* [GOAL OF THE EXERCISE]:
In the lines below, replace "scientific name" with "Latin name" wherever it occurs and keep everything else the same.

* [SUPPLIED DATA]:
####

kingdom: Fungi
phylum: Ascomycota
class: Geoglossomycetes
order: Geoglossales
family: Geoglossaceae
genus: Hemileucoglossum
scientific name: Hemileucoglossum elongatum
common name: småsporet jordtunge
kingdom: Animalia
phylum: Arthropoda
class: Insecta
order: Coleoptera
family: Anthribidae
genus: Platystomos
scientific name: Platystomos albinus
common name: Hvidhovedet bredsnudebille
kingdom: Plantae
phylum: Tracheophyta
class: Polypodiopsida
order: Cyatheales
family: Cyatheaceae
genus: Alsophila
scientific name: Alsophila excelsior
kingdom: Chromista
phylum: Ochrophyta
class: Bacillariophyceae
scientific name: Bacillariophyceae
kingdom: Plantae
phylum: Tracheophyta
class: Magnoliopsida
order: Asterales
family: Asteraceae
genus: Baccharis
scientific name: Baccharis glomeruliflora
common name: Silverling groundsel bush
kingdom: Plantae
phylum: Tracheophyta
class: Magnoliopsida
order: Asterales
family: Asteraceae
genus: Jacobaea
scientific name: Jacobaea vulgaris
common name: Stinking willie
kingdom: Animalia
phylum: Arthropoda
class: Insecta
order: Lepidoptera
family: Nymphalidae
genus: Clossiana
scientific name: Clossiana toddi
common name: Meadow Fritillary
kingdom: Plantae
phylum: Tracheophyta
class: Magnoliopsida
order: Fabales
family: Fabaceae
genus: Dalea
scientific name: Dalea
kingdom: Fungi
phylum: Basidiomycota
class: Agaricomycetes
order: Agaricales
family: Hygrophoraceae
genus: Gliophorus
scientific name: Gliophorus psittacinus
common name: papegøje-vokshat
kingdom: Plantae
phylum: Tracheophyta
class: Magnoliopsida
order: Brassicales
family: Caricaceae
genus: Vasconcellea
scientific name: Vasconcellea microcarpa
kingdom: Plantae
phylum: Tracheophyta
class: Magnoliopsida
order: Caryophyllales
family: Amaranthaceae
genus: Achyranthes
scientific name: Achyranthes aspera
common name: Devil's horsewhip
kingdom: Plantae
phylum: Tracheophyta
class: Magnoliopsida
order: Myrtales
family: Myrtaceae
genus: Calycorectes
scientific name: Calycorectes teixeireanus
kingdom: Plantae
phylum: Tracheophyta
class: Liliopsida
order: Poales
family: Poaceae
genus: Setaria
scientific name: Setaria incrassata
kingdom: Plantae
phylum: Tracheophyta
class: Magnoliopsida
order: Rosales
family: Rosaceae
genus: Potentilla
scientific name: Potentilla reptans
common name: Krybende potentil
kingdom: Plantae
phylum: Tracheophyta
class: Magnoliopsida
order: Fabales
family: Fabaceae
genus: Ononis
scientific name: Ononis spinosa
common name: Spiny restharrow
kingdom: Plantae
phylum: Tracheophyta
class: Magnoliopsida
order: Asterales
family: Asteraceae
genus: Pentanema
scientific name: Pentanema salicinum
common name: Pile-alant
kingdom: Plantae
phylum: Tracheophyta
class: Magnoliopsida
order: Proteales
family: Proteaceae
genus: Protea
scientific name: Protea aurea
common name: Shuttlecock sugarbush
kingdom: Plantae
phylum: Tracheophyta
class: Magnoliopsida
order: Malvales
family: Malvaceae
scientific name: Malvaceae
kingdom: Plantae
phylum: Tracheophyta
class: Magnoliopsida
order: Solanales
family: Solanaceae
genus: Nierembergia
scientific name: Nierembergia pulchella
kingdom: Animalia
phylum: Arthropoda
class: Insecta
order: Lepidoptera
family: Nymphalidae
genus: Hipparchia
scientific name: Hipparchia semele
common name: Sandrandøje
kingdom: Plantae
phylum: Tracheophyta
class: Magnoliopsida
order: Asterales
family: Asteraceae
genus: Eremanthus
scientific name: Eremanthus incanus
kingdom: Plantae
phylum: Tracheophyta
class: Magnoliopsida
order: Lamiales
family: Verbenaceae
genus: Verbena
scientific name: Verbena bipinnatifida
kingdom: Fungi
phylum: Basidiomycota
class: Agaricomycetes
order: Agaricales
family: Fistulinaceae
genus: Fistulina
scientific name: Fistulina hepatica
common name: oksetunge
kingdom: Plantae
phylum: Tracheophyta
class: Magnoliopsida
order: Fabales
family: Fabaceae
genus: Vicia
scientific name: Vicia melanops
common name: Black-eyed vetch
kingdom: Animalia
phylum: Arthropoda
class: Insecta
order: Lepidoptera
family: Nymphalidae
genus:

####

* [RESPONSE]:
kingdom: Fungi
phylum: Ascomycota
class: Geoglossomycetes
order: Geoglossales
family: Geoglossaceae
genus: Hemileucoglossum
Latin name: Hemileucoglossum elongatum
common name: småsporet jordtunge
kingdom: Animalia
phylum: Arthropoda
class: Insecta
order: Coleoptera
family: Anthribidae
genus: Platystomos
Latin name: Platystomos albinus
common name: Hvidhovedet bredsnudebille
kingdom: Plantae
phylum: Tracheophyta
class: Polypodiopsida
order: Cyatheales
family: Cyatheaceae
genus: Alsophila
Latin name: Alsophila excelsior
kingdom: Chromista
phylum: Ochrophyta
class: Bacillariophyceae
Latin name: Bacillariophyceae
kingdom: Plantae
phylum: Tracheophyta
class: Magnoliopsida
order: Asterales
family: Asteraceae
genus: Baccharis
Latin name: Baccharis glomeruliflora
common name: Silverling groundsel bush
kingdom: Plantae
phylum: Tracheophyta
class: Magnoliopsida
order: Asterales
family: Asteraceae
genus: Jacobaea
Latin name: Jacobaea vulgaris
common name: Stinking willie
kingdom: Animalia
phylum: Arthropoda
class: Insecta
order: Lepidoptera
family: Nymphalidae
genus: Clossiana
Latin name: Clossiana toddi
common name: Meadow Fritillary
kingdom: Plantae
phylum: Tracheophyta
class: Magnoliopsida
order: Fabales
family: Fabaceae
genus: Dalea
Latin name: Dalea
kingdom: Fungi
phylum: Basidiomycota
class: Agaricomycetes
order: Agaricales
family: Hygrophoraceae
genus: Gliophorus
Latin name: Gliophorus psittacinus
common name: papegøje-vokshat
kingdom: Plantae
phylum: Tracheophyta
class: Magnoliopsida
order: Brassicales
family: Caricaceae
genus: Vasconcellea
Latin name: Vasconcellea microcarpa
kingdom: Plantae
phylum: Tracheophyta
class: Magnoliopsida
order: Caryophyllales
family: Amaranthaceae
genus: Achyranthes
Latin name: Achyranthes aspera
common name: Devil's horsewhip
kingdom: Plantae
phylum: Tracheophyta
class: Magnoliopsida
order: Myrtales
family: Myrtaceae
genus: Calycorectes
Latin name: Calycorectes teixeireanus
kingdom: Plantae
phylum: Tracheophyta
class: Liliopsida
order: Poales
family: Poaceae
genus: Setaria
Latin name: Setaria incrassata
kingdom: Plantae
phylum: Tracheophyta
class: Magnoliopsida
order: Rosales
family: Rosaceae
genus: Potentilla
Latin name: Potentilla reptans
common name: Krybende potentil
kingdom: Plantae
phylum: Tracheophyta
class: Magnoliopsida
order: Fabales
family: Fabaceae
genus: Ononis
Latin name: Ononis spinosa
common name: Spiny restharrow
kingdom: Plantae
phylum: Tracheophyta
class: Magnoliopsida
order: Asterales
family: Asteraceae
genus: Pentanema
Latin name: Pentanema salicinum
common name: Pile-alant
kingdom: Plantae
phylum: Tracheophyta
class: Magnoliopsida
order: Proteales
family: Proteaceae
genus: Protea
Latin name: Protea aurea
common name: Shuttlecock sugarbush
kingdom: Plantae
phylum: Tracheophyta
class: Magnoliopsida
order: Malvales
family: Malvaceae
Latin name: Malvaceae
kingdom: Plantae
phylum: Tracheophyta
class: Magnoliopsida
order: Solanales
family: Solanaceae
genus: Nierembergia
Latin name: Nierembergia pulchella
kingdom: Animalia
phylum: Arthropoda
class: Insecta
order: Lepidoptera
family: Nymphalidae
genus: Hipparchia
Latin name: Hipparchia semele
common name: Sandrandøje
kingdom: Plantae
phylum: Tracheophyta
class: Magnoliopsida
order: Asterales
family: Asteraceae
genus: Eremanthus
Latin name: Eremanthus incanus
kingdom: Plantae
phylum: Tracheophyta
class: Magnoliopsida
order: Lamiales
family: Verbenaceae
genus: Verbena
Latin name: Verbena bipinnatifida
kingdom: Fungi
phylum: Basidiomycota
class: Agaricomycetes
order: Agaricales
family: Fistulinaceae
genus: Fistulina
Latin name: Fistulina hepatica
common name: oksetunge
kingdom: Plantae
phylum: Tracheophyta
class: Magnoliopsida
order: Fabales
family: Fabaceae
genus: Vicia
Latin name: Vicia melanops
common name: Black-eyed vetch
kingdom: Animalia
phylum: Arthropoda
class: Insecta
order: Lepidoptera
family: Nymphalidae
genus:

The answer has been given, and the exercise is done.